The parent company of the last surviving clothing manufacturer in Rochester has filed for bankruptcy. Hartmarx warned Hickey Freeman’s 500 workers there could be layoffs.
In 1899, Jeremiah Hickey and Jake Freeman raised $40,000 to found Hickey Freeman. They opened the Clinton Ave. plant in 1912, where it remains today.
Hickey Freeman is a reminder of Rochester’s history in the clothing and textile industry. Fueled by immigrants who settled on the northeast side, the garment trade was a large employer in the late 1800s and early 1900s. It also played a large role in the labor movement.

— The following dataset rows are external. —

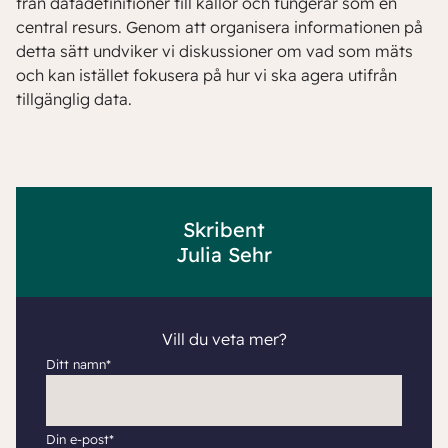
från datadefinitioner till källor och fungerar som en
central resurs. Genom att organisera informationen på
detta sätt undviker vi diskussioner om vad som mäts
och kan istället fokusera på hur vi ska agera utifrån
tillgänglig data.
Skribent
Julia Sehr
Vill du veta mer?
Ditt namn*
Din e-post*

The following is a synopsis of the city’s history in clothing manufacturing, taken from a volume in Rochester History, written by Blake McKelvey:
Jehiel Barnard was the first tailor to arrive in Rochester in 1812. By 1834, there were 20 tailors. In the 1840s, when Rochester’s population hit 24,000, German immigrant Myer Greentree set up the first mens suit manufacturing shop. By 1848, there were at least 30 shops where suits were made and sold, most located on Main and Front streets. These were small stores and many workers finished garments at their houses. Most of the workers were Jewish immigrants.

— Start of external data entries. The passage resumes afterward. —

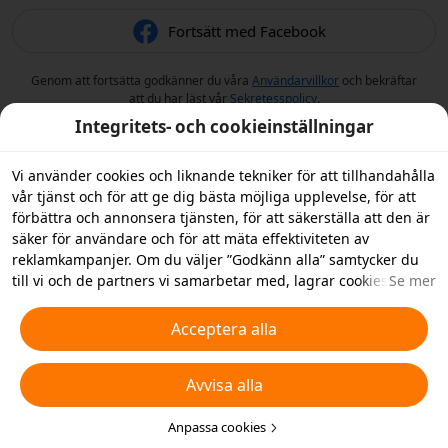
Fortsätt med Facebook
Genom att fortsätta godkänner du våra
Användarvillkor
och bekräftar
att du har läst vår
Sekretesspolicy
.
Integritets- och cookieinställningar
Vi använder cookies och liknande tekniker för att tillhandahålla
vår tjänst och för att ge dig bästa möjliga upplevelse, för att
förbättra och annonsera tjänsten, för att säkerställa att den är
säker för användare och för att mäta effektiviteten av
reklamkampanjer. Om du väljer ”Godkänn alla” samtycker du
till vi och de partners vi samarbetar med, lagrar cookies och
Se mer
liknande tekniker på din enhet i reklamsyfte. Du kan också
”Avvisa alla” icke-nödvändiga cookies och du kan välja vilka
Acceptera alla
typer av cookies du vill acceptera eller inaktivera genom att
klicka på ”Anpassa cookies” nedan, eller när som helst ändra
Avvisa alla
detta i dina sekretessinställningar. Vi samlar inte in cookies för
spårningsändamål i iOS-appen. För mer information, se vår
policy för
cookies och liknande tekniker
Anpassa cookies
.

In the 1850s, the sewing machine led to large-scale production. By the end of the 1870s, the clothing shops employed 2,700 people and were centered on Mill St. Only Rochester’s shoe industry exceeded the clothing industry in sales. The city was the sixth largest clothing hub in the country.
The clothing industry spawned factories making neckties, mittens and buttons. In the 1880s, many of the manufacturers moved to big buildings on St. Paul St. The Rochester clothing industry was not producing as much as New York or Chicago, but was known for high-quality products. By 1900, there were more than 500 clothing shops employing nearly 9,000 people. They included Hickey Freeman, Stein Bloch, and L. Adler & Co.
Workers, however, struggled. They included children. Many of them were crowded into unsanitary sweatshops, mostly subcontractors of the big firms. By the 1890s, unions were starting to take hold. There were lockouts, boycotts and strikes. There were agreements and companies that broke the agreements. Labor strife never ended.
In 1911, a scathing state investigation shined harsh light on the clothiers. The report made news all over the country:
New York New World...published an article…’In the model city of Rochester, where civic pride is eclipsed only by the pursuit of the almighty dollar, girls sit in unsanitary and unventilated rooms for ten hours a day stitching garments…” A stinging restatement of the charges appeared in the Toledo Blade, which concluded sneeringly, “Possibly it may not be denied that ‘Rochester Made Means Quality.’ But in light of the factory report, ‘Rochester Made’ means disease, dirt, poor air, poor light and the exploitation of the flesh and blood of children.”
In 1913, the workers, many of whom now included Italians, voted to go on strike to get an 8-hour work day, 10-cent raise and overtime and holiday pay. When the strikers saw a light on at dusk at a factory on Clifford St., one through a rock through the window. The owner fired into the crowd, killing 17-year-old Ida Braiman.
The 1913 garment workers strike was on. The strike lasted a couple months, cost several million dollars and resulted in a 52-hour work week with five no-work holidays, time-and-a-half overtime pay and no discrimination toward striking workers.
In the coming years, the big firms, including Hickey Freeman, appointed labor management experts.
The Great Depression forced a number of factories to close and thousands lost their jobs. Hickey Freeman would not lay off workers and took a 16.5 percent hit in profits. By 1935, there were five factories left: Bond, Michael Sterns, Hickey Freeman, Fashion Park and Timely Clothes. World War II kept the plants busy. They employed 9,000 workers.
In 1960, when McKelvey wrote his history, he said the clothing industry was “remarkably stable” and the fifth largest in terms of output in the country. The industry employed 7,900 people making 15,000,000 suits and coats a year.
In the 1970s, most of them closed. Only Hickey Freeman remained. If it doesn’t survive, the final chapter of Rochester’s clothing industry will be written.